DNA damage induced by ionizing radiation can lead to mutation and cancer transformation of the cell and cause the death of the cell or the whole organism. Among the most abundant types of radiation-induced structural damages in DNA are modifications and destruction of nitrogenous bases, and also local breakages of hydrogen bonds (partial denaturation) mainly in the lesion sites of the macromolecule [1].

One of the most sensitive method for revealing alterations in DNA primary and secondary structure is DNA melting [2]. It is a transition of double-stranded molecule (helix) in single strands with coil conformation. This process can be induced by different denaturants or by heating, and can be investigated with different methods: absorbance, optical activity, microcalorimetry. The most common method is measuring of UV-absorption DNA solution at 260 nm. This method is based on hyperchromic effect – increasing of DNA absorption when hydrogen bonds between complimentary nitrogenous bases disappears [2].

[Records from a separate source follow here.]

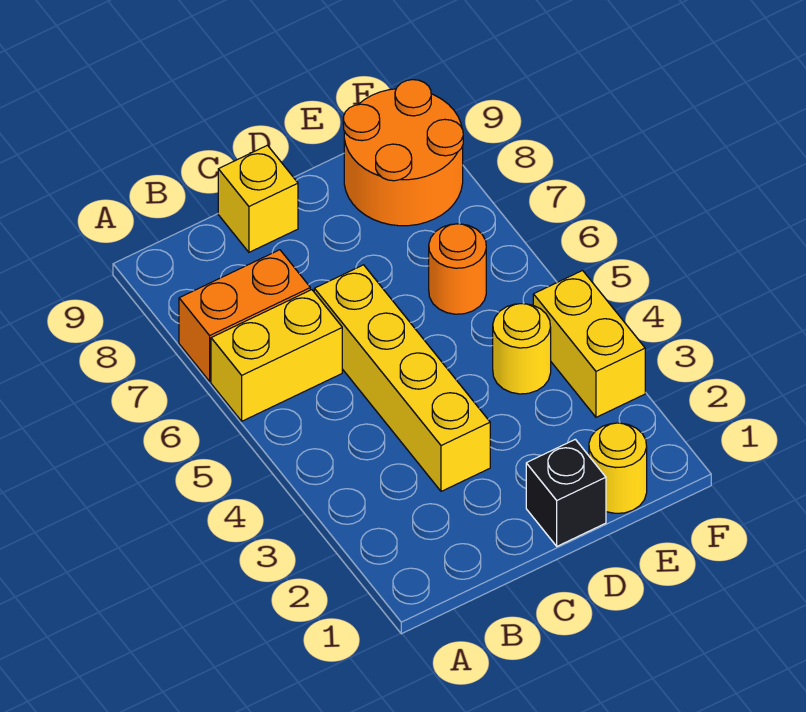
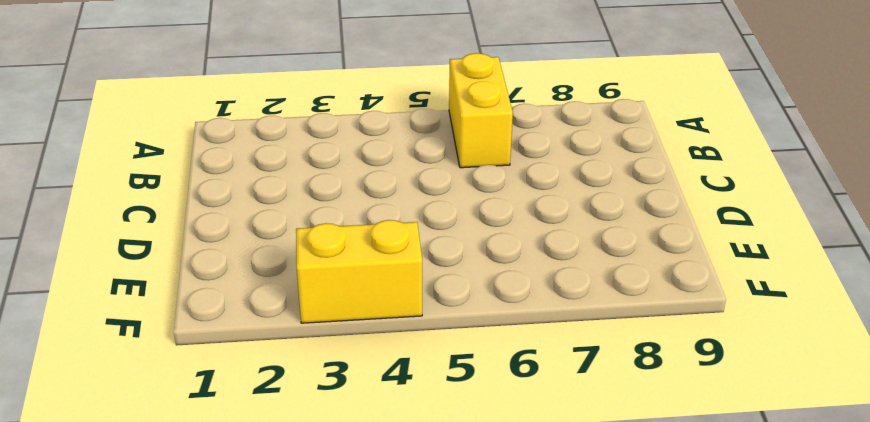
none -> orange brick A7:B7 level 1
none -> yellow brick C3:C6 level 1

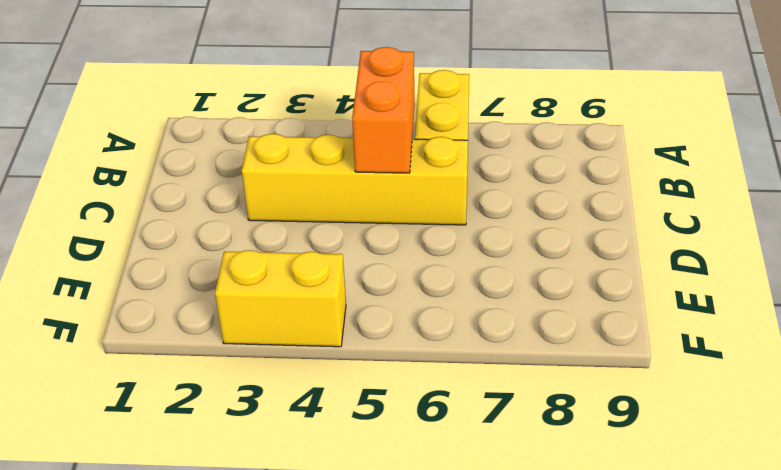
orange brick B5:C5 level 2 -> orange brick A7:B7 level 1
none -> yellow brick C9 level 1
none -> black brick D1 level 1

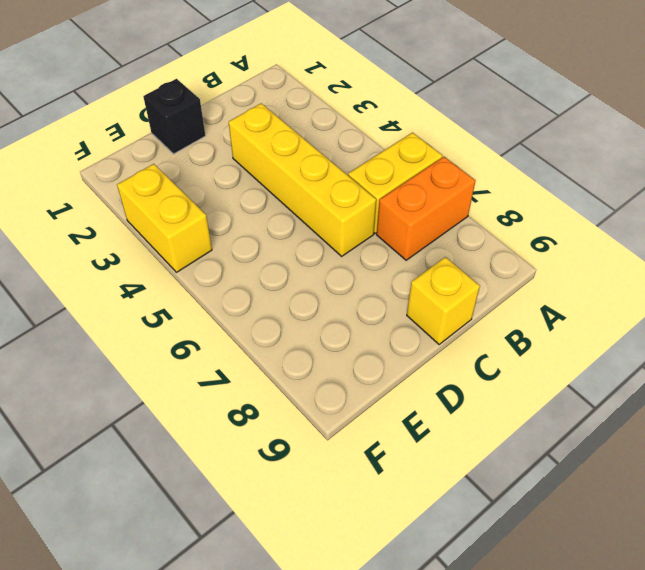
none -> yellow round brick E1 level 1
none -> yellow round brick E4 level 1

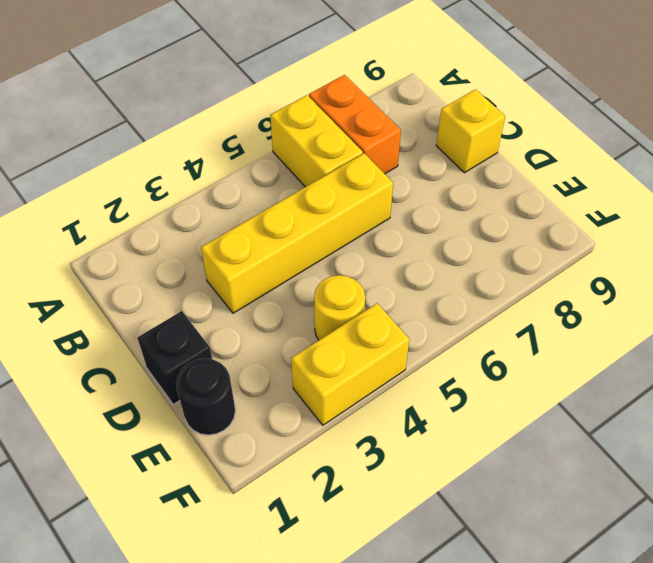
black round brick E1 level 1 -> yellow round brick E1 level 1
none -> orange round brick E6 level 1
none -> orange round brick E8:F9 level 1

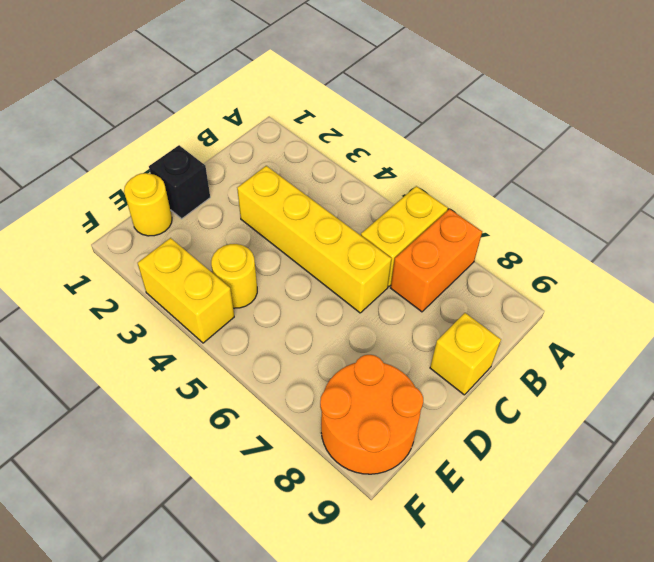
none -> orange round brick E6 level 1

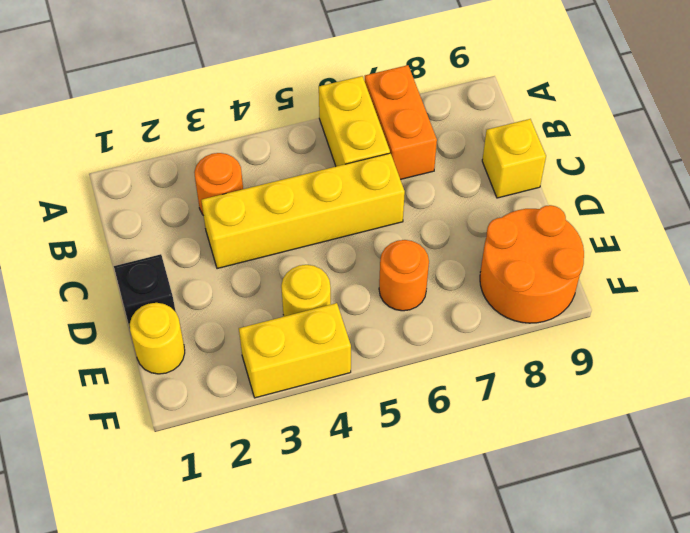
orange round brick B3 level 1 -> none

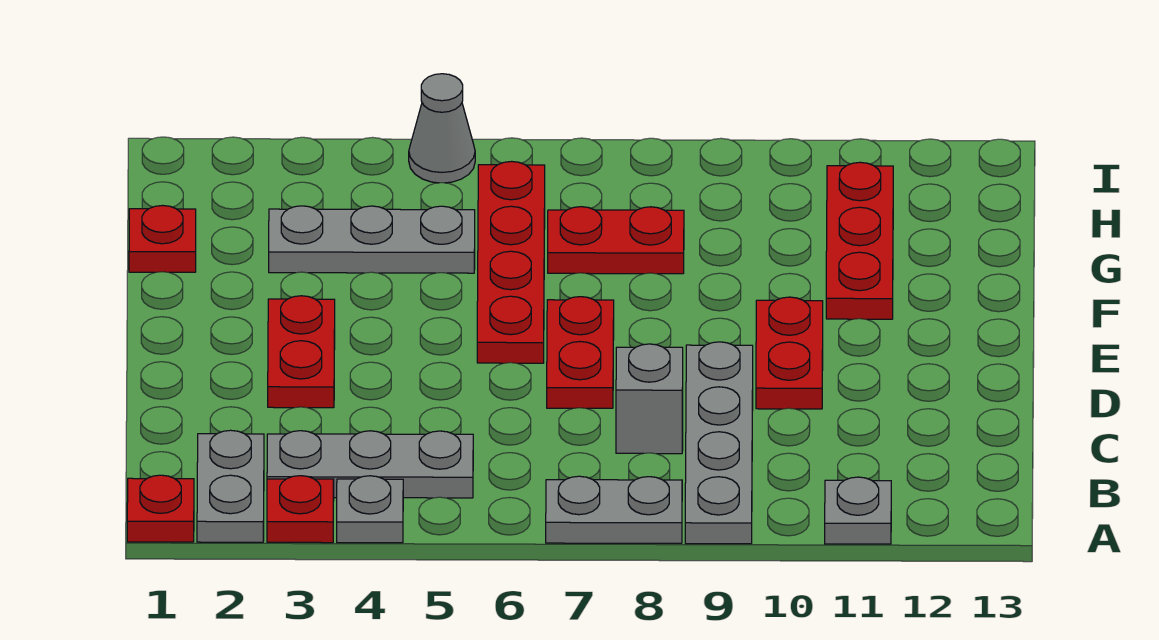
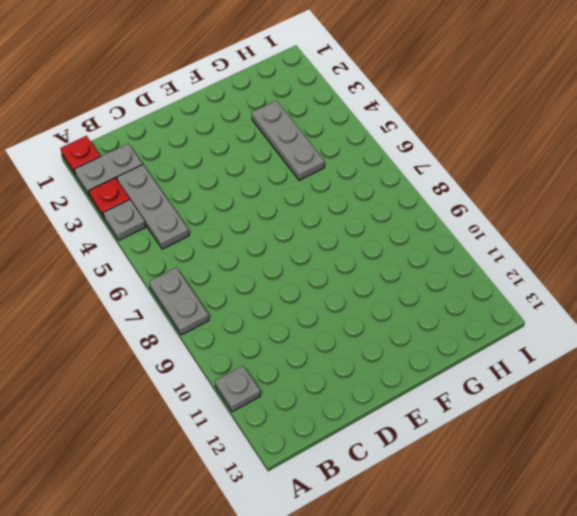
none -> grey plate A9:D9 level 1
none -> grey brick C8 level 1
none -> red plate D3:E3 level 1

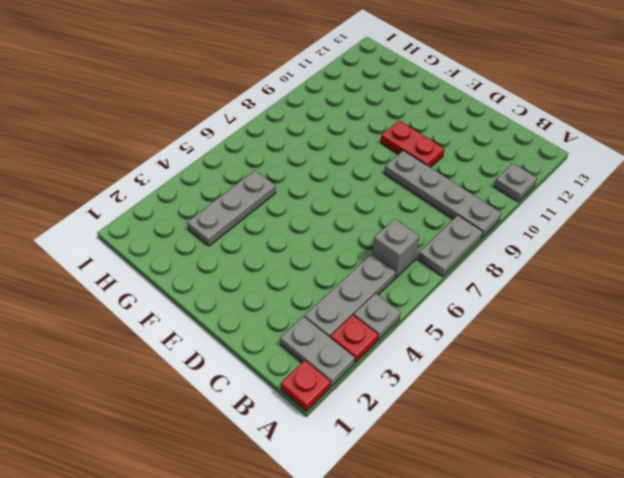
grey brick B6 level 1 -> grey brick C8 level 1
none -> red plate D3:E3 level 1
none -> red plate D7:E7 level 1
none -> red plate E6:H6 level 1

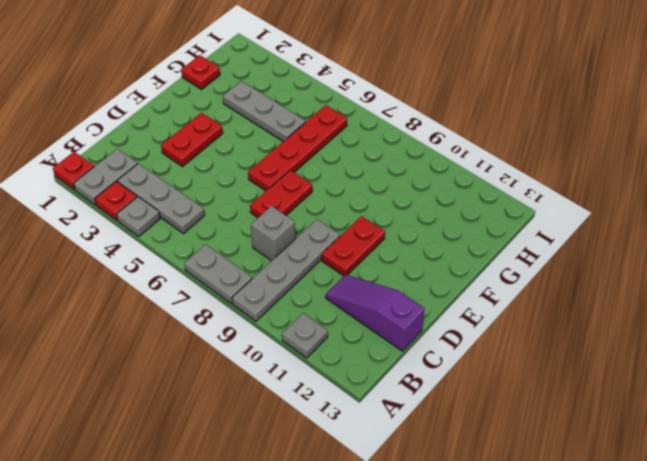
purple slope C11:C13 level 1 top 13 -> none
none -> red plate F11:H11 level 1
none -> red plate G7:G8 level 1
none -> grey cone I5 level 1

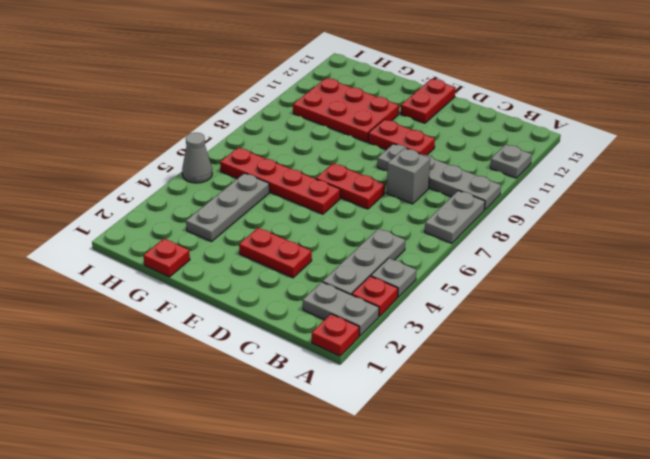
red plate E12:E13 level 1 -> red plate G7:G8 level 1
red plate F10:H11 level 1 -> red plate F11:H11 level 1

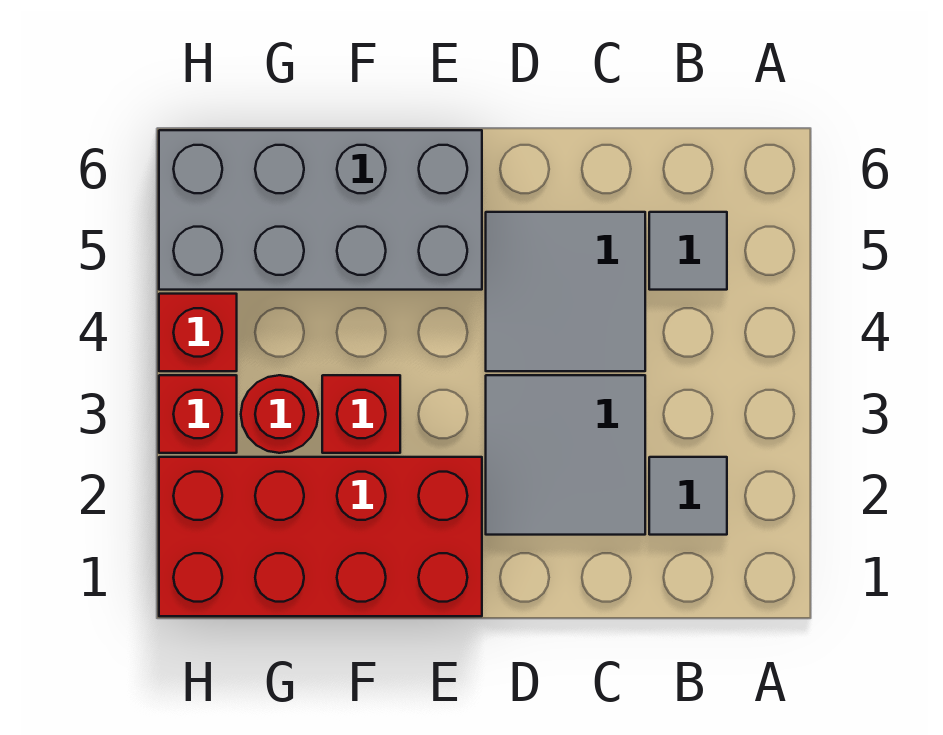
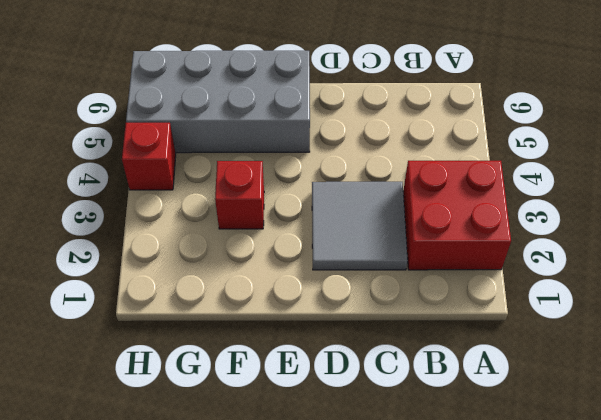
red brick A2:B3 level 1 -> grey tile B2 level 1
none -> grey tile B5 level 1
none -> grey tile C4:D5 level 1

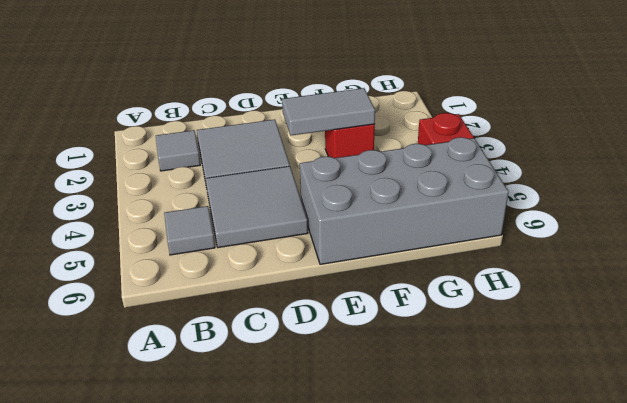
grey tile E3:F3 level 2 -> none
none -> red brick E1:H2 level 1
none -> red round brick G3 level 1

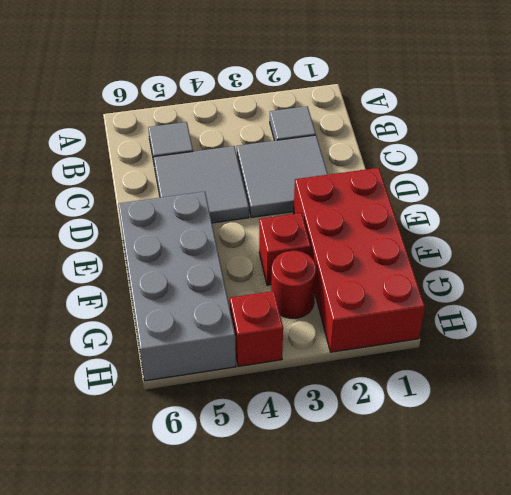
none -> red brick H3 level 1

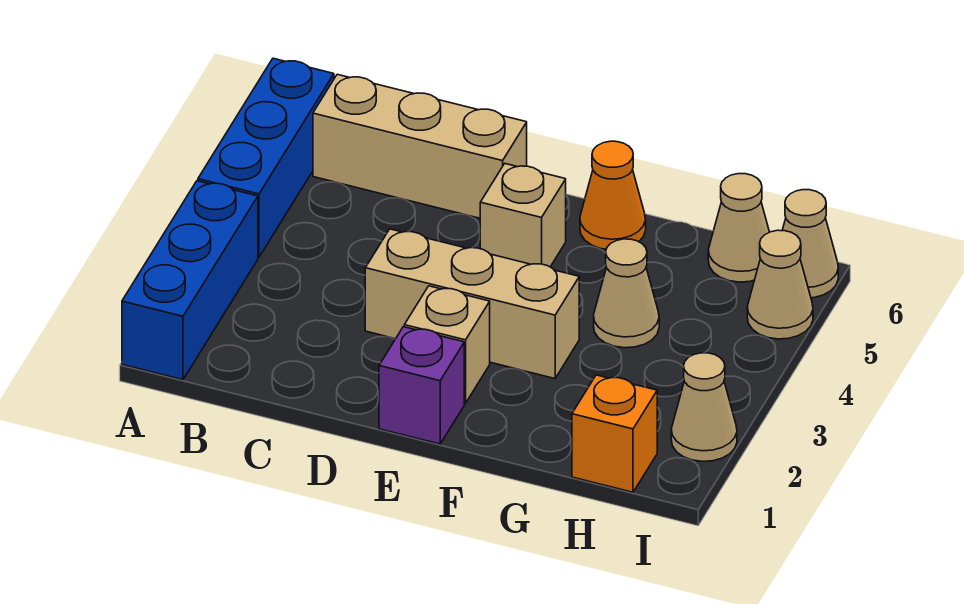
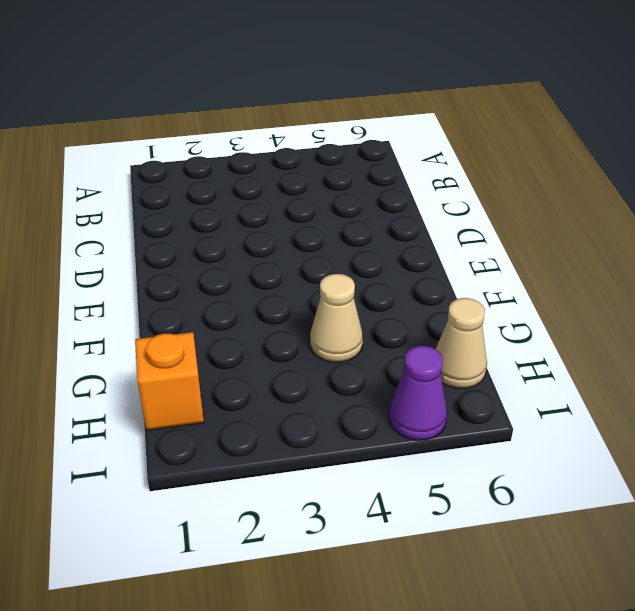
purple cone I5 level 1 -> tan cone I5 level 1
none -> blue brick A1:A3 level 1
none -> blue brick A4:A6 level 1
none -> tan brick B6:D6 level 1

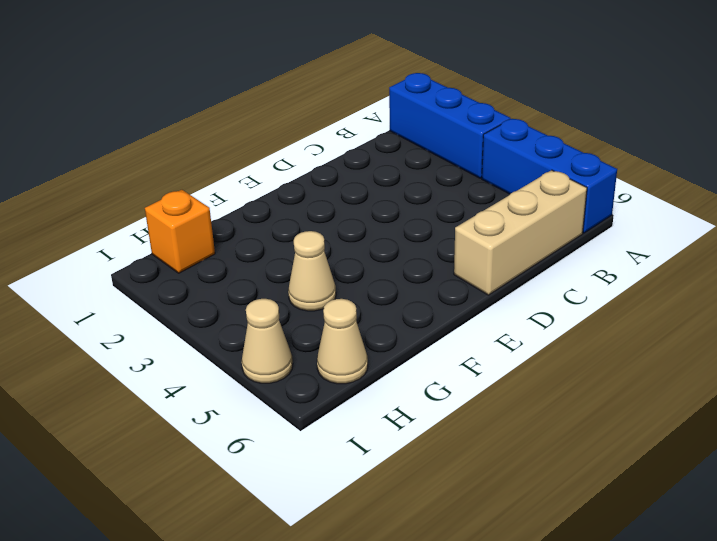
none -> tan brick D3:F3 level 1
none -> purple brick E1 level 1
none -> tan brick E2 level 1

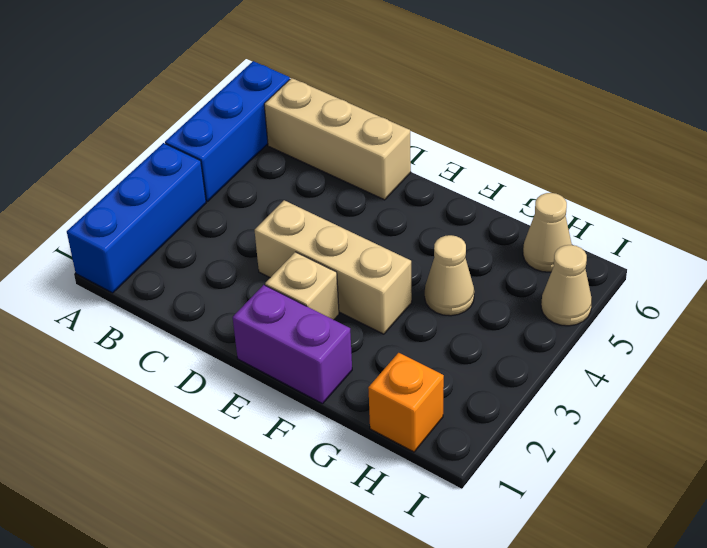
purple brick E1:F1 level 1 -> purple brick E1 level 1
none -> tan brick E5 level 1
none -> orange cone F6 level 1
none -> tan cone I2 level 1

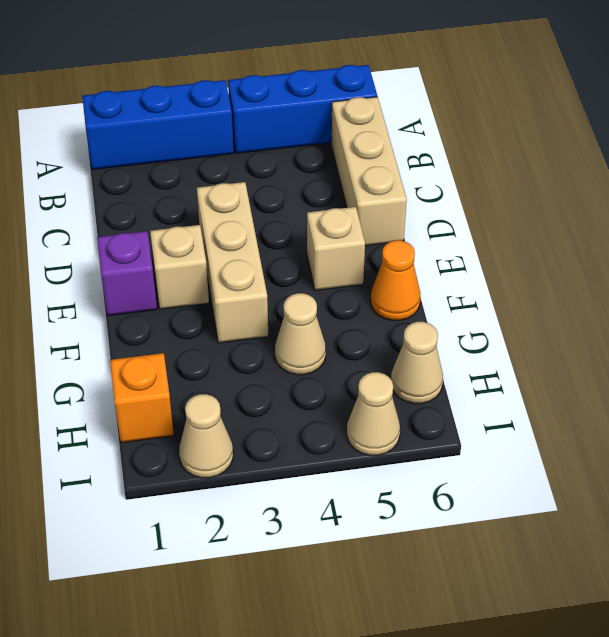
none -> tan cone I6 level 1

In the presence work we study aqueous-salt DNA solutions exposed by gamma-radiation with the doses of 0-100 Gy at the ionic strengths 0.15 M and 0.005 M NaCl. DNA melting curves were measured in these solutions and DNA melting temperatures which characterize a middle point of the "helix-coil" transition were obtained. The increase in electrolyte concentration in a solution augments the stability of native DNA helix and the melting temperature enlarges. Gamma-irradiation causes decrease of DNA melting temperature both in 0.15 M and 0.005 M NaCl solutions. We also obtainedthe concentration of unaltered nucleobases and total hyperchromic effect in irradiated solutions. It is found that bases destruction is reduced in the solutions with larger NaCl concentration. Differential melting curves of irradiated DNA display more then one maximum as opposed to ones of native DNA. We suppose that it can indicate that in irradiated macromolecule there are regions with essentially different thermostability. The additional maxima often lie at the temperatures larger then melting temperature of native DNA. It permit us to propose that the observed effect is due to inter- or intramolecular crosslinks in DNA.